Originally, an offshoot of David Chang’s award-winning restaurant group Momofuku, 13th is one of the fortunate streets to have one of his well-loved milk bars open. Today, acclaimed pastry chef Christina Tosi takes the combination of baked goods and milk to a whole new level at each of her locations – yes, I have had many a treat. Soft serve “cereal milk” or jugs of this tasty milk to go, the infamous crack pie, cornflake or compost cookies... and then there are the packages of cake truffles – these are slices of cake that are condensed into supremely dense balls of sugary goodness. Definitely worth a bite or two... or three. Milk Bar also donates a portion of every dairy sale to various independent and family dairy farmers in need. All in all, Milk Bar is a dessert lover’s heaven.
Peridance Capezio Center is a mecca for dance in NYC, fostering the arts in the local and international dance communities, for over 30 years. Peridance offers multiple platforms for dancers and non-dancers alike, including more than 250 weekly open classes, a Professional Training Programs, an F-1 Visa Program for International Students, and The School at Peridance - a comprehensive children and teen program. Their adult open classes are offered in all styles and levels, from Absolute Beginner to Advanced. Peridance Capezio Center is also home to the professional dance company, Peridance Contemporary Dance Company and its affiliated Peridance Youth Ensemble. In conjunction with their renowned faculty and partners (Capezio, Djoniba Dance Centre, Limón Dance Company, Baila Society, and Dance Informa), Peridance has gained an international reputation for the programs it offers. The Center is housed in a beautiful landmark building featuring six spacious studios, The Salvatore Capezio Theater, the Peridance Coffee Shop, and the Capezio dance-wear Boutique. One afternoon, I had the privilege of stopping by the Peridance Capezio Center to observe their students training.
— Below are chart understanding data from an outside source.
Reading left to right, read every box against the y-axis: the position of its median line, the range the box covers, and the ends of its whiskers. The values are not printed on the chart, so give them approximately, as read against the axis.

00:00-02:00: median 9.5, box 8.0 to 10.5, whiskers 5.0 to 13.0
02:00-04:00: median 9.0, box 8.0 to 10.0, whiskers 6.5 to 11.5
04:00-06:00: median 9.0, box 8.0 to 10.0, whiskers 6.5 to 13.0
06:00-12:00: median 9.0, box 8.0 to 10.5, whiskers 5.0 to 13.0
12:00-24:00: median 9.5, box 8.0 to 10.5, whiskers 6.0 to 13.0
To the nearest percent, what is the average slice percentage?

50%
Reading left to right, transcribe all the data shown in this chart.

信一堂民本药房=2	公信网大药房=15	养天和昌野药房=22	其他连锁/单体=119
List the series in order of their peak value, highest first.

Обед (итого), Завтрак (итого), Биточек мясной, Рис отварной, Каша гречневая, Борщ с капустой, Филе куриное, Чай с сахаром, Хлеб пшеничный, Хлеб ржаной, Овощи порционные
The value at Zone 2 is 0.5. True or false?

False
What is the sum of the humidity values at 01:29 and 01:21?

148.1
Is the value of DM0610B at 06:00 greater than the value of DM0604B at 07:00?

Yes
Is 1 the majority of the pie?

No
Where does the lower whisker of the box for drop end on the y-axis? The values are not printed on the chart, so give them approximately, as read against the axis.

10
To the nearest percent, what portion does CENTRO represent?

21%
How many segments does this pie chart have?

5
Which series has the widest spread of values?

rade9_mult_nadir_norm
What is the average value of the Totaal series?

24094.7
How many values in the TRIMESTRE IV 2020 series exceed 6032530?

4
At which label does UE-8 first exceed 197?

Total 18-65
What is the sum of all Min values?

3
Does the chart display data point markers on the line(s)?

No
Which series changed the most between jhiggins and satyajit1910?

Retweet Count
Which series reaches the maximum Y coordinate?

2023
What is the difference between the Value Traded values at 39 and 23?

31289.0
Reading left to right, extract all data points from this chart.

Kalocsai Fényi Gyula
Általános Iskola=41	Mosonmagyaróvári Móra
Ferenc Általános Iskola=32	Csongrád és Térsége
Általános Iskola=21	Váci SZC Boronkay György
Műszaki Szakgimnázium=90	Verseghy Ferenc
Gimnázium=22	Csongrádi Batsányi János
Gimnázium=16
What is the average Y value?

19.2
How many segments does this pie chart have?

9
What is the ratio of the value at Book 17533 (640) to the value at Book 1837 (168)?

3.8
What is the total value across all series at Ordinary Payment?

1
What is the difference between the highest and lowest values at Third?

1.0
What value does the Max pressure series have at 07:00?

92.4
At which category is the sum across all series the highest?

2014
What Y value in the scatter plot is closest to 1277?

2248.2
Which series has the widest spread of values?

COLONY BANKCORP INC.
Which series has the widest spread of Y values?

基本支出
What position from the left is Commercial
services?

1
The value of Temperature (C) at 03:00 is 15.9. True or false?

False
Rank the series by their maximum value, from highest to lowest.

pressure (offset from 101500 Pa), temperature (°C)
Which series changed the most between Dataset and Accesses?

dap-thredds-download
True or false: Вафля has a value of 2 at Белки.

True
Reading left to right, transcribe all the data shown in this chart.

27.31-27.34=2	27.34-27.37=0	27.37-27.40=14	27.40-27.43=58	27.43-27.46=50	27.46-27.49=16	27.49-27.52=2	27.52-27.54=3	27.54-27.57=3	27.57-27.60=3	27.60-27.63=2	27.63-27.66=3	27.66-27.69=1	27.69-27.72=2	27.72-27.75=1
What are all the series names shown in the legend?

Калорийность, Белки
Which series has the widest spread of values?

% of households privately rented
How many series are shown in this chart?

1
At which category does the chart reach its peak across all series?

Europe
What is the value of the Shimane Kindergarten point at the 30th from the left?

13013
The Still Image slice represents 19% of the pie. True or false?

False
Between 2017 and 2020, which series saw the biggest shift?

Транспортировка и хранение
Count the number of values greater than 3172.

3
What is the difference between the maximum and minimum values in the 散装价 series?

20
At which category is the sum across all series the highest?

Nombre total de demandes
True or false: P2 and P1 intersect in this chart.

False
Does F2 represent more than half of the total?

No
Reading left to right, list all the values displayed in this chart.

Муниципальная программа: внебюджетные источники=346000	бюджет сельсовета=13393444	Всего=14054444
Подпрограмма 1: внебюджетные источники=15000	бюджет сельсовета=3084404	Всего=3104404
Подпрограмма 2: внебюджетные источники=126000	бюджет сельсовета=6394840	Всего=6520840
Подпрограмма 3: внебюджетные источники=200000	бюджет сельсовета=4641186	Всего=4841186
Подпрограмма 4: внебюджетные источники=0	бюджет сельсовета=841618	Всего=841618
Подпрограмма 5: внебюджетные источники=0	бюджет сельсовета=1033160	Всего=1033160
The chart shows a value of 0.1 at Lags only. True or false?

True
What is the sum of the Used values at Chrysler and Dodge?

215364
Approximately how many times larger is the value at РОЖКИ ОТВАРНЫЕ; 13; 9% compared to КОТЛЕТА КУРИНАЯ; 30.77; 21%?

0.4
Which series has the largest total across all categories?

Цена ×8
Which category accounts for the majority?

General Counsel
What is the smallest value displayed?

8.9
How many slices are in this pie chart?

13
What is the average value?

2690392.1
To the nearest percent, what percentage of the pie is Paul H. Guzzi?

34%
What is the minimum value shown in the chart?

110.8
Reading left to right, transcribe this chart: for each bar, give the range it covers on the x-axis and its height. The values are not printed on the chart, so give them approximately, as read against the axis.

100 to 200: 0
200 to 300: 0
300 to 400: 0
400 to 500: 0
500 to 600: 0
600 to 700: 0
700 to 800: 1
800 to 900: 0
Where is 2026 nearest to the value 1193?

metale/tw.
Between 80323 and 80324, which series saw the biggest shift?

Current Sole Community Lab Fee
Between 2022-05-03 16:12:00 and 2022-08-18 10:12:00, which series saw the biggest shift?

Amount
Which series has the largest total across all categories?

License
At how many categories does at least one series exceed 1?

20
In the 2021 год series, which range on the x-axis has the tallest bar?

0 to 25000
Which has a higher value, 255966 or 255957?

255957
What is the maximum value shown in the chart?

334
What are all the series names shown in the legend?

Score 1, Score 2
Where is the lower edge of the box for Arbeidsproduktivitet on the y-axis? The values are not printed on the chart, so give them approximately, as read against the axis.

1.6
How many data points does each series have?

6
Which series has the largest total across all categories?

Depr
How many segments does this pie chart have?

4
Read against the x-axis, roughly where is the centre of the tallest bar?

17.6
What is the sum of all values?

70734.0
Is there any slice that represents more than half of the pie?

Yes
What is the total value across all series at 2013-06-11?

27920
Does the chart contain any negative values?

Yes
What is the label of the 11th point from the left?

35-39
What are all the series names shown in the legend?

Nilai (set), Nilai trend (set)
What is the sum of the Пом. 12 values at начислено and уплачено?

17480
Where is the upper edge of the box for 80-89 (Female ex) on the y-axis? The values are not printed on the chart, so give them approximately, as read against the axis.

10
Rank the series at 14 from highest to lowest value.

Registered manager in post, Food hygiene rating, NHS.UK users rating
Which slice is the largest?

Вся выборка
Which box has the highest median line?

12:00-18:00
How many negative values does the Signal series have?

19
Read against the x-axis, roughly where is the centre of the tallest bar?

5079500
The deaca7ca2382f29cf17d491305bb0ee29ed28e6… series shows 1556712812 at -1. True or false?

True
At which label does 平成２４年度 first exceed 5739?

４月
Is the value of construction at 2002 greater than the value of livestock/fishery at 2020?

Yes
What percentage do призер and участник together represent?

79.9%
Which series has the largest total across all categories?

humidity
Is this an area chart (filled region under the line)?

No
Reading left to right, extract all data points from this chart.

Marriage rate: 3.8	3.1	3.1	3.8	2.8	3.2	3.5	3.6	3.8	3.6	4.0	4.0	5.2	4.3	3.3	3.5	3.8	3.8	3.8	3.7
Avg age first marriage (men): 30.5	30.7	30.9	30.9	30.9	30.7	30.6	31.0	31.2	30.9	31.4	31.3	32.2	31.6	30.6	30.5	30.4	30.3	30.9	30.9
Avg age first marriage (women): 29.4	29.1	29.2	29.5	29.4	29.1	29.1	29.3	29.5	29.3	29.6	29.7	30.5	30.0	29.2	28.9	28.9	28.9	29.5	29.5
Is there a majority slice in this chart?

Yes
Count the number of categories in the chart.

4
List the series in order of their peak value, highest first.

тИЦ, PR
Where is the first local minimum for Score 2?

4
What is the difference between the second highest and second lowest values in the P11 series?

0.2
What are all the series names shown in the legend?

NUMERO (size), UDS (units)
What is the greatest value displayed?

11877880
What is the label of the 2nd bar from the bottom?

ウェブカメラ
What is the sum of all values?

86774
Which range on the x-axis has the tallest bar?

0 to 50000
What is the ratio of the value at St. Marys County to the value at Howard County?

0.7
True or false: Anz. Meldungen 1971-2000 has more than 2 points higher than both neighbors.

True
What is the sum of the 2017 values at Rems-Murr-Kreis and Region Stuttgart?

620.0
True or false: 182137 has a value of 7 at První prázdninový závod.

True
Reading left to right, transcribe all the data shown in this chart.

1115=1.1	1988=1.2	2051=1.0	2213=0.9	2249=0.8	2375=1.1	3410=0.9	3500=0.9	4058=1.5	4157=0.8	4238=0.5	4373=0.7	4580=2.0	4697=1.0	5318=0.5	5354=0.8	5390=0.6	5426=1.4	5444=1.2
I witnessed the explosive athleticism and technical discipline at play in Shannon Gillen’s Advanced Contemporary class, as students tested the strength of their bodies in an array of conditioning and floor exercises. Later, in the large upstairs Studio 1, bathed in the sun’s rays from the skylights above, I watched as dancers chasséd and pirouetted across the room in Breton Tyner-Bryan’s Advanced-Intermediate Ballet class. I would not be surprised to find any one of these talented performers on stage someday.